How would we interpt the coefficient corresponding to being treated? Consider the following two comparisons: 

- Mean log earnings of treated workers of 18 years old minus the mean log earnings of untreated workers of 18 years old = $\beta_2$. 
- Mean log earnings of treated workers of 20 years old minus the mean log earnings of untreated workers of 20 years old = $\beta_2$. 
- and so on. 


Therefore, the coefficient gives the increase in log earnings between treated and untreated among workers *with the same other characteristics*. We economists usually refer to this as $\textit{ceteris paribus}$.

The second column shows the standard errors. Using those we can compute the third column which is testing that the coefficient is equal to zero: 

$$ t = \frac{ \hat{\beta} - 0 }{StdErr} $$

If the t-statistic is roughly greater than 2 in absolute value, we reject the null hypothesis that there is no effect. This would mean that the data supports the hypothesis that the variable in question has some effect on earnings at a confidence level of 95%. 

An alternative test can be performed using the p-value statistic: if the p-value is less than 0.05 we reject the null hypothesis at 95% confidence level.

<div class="alert alert-info">

**Note:** Without statisical significance we cannot reject the null hypothesis and have no choice but to conclude that the coefficient is zero. 

</div>


## 12.5 What can we do with OLS? 

Notice that OLS gives us a linear approximation to the conditional mean of some dependent variable given some observables. We can use this information for prediction: if we had different observables how does the expected mean would differ? Another thing we could do with OLS is discuss causality: how does manipulating one variable impacts the dependent variable on average?

To give a causal interpretation to our OLS estimates we require that in the population it holds that 
$\mathbf{E}[X_i u_i] = 0$, the unobservables are uncorrelated to the independent variables of the equation. If these unobservables are correlated to a independent variable it means the variable can be causing a change in the dependent variable because of a change in an unobservable rather than a change in the independent variable itself, making us unable to prove causality. This is also called an endogeneity problem. Notice that in the sample this is always true, because OLS by construction generates residuals that are uncorrelated to the observables. 

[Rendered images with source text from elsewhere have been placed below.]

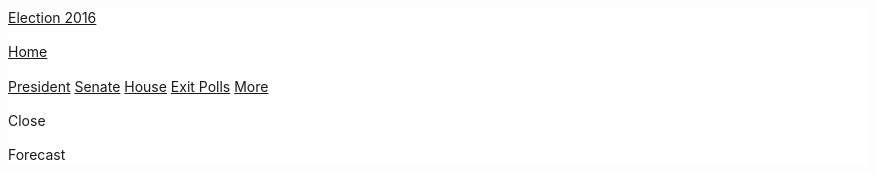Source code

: <div id="shell" class="eln-shell">

<div class="eln-ad-wrapper eln-ad-wrapper-mobile" data-position="top">

<div class="ad eln-ad eln-mobilebanner-ad">

</div>

</div>

<div class="eln-masthead-inner">

<div class="eln-logos">

[<span class="eln-sprite eln-icon-nyt-small"></span>](//www.nytimes.com "The New York Times")
[<span class="eln-sprite eln-icon-ballot"></span>
<span class="eln-election-title">Election
2016</span>](//elections.nytimes.com "Election 2016")

</div>

<div class="eln-ad-share">

<div id="Bar1" class="ad bar1-ad nocontent robots-nocontent eln-bar1-ad">

</div>

<div class="eln-nav-share" data-url="//www.nytimes.com/elections/2016/results/arizona" data-title="Live Arizona Election Results">

</div>

[<span class="eln-sprite eln-icon-times-t"></span>
<span class="eln-home-button-text">Home</span>](//www.nytimes.com "The New York Times")

</div>

<div class="eln-mobile-placeholder">

</div>

[President](//www.nytimes.com/elections/2016/results/president "Presidential map and results from swing states")
[Senate](//www.nytimes.com/elections/2016/results/senate "Can Republicans keep the Senate?")
[House](//www.nytimes.com/elections/2016/results/house "The battle for Congressional control")
[Exit
Polls](//www.nytimes.com/interactive/2016/11/08/us/politics/election-exit-polls.html "See how different groups voted")
[More](//www.nytimes.com/elections# "Latest news and state results")

<div class="eln-masthead-navigation-states-mobile">

Close <span class="eln-sprite eln-icon-close-gray"></span>

<div class="eln-posts-nav">

<div class="eln-posts-wrapper">

<div class="eln-posts-header">

Forecast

For instance, if we want to interpret in the previous regression that the causal effect of being treated is equal to -0.81 it must be the case that treatment is not correlated (in the population sense) to the error term. However, it could be the case that treated workers are the ones that usually perform worse at their job, and that would invalidate a causal interpretation of our OLS estimates.

- Good Controls: To think about good controls we need to consider which *unobserved* determinants of the outcome are possibly correlated to our variable of interest.
    
- Bad Controls: It is bad practice to include variables that are themselves outcomes. For instance, consider studying the causal effect of college on earnings. If we include a covariate of working at a high paying job, then we're blocking part of the causal channel between college and earnings, i.e. you are more likely to have a nice job if you study more years!
    



## 12.6 Wrap up 
In this module we distinguished a basic linear model and an OLS model. OLS is a linear model that minimizes the sum of all error terms squared.$$ \min_{b} \frac{1}{n} \sum_{j}^n (\hat{u})^2$$ Another example of a linear model is one that just minimizes  the the sum of all error terms $$ \min_{b} \frac{1}{n} \sum_{j}^n (\hat{u})$$ This model is linear but not OLS.


We also learned how to interpret coefficients in any linear regression. $\beta_0$ is the y-intercept of the line therefore its equal to $$ E[y_{i}|x_{i}=0]=\beta_0 $$. Its the expected value of y when x=0.
In the case of any other beta, $\beta_1$ or 2 or 3, 
$$ E[y_{i}|x_{i}=1]- E[y_{i}|x_{i}=0]= \beta$$ its going to be the difference between the expected value of y due to a change in x. Therefore, betas tell us the effect that a particular covariate has on y, ceteris parabus, making them values of great importance when we are developing our research project!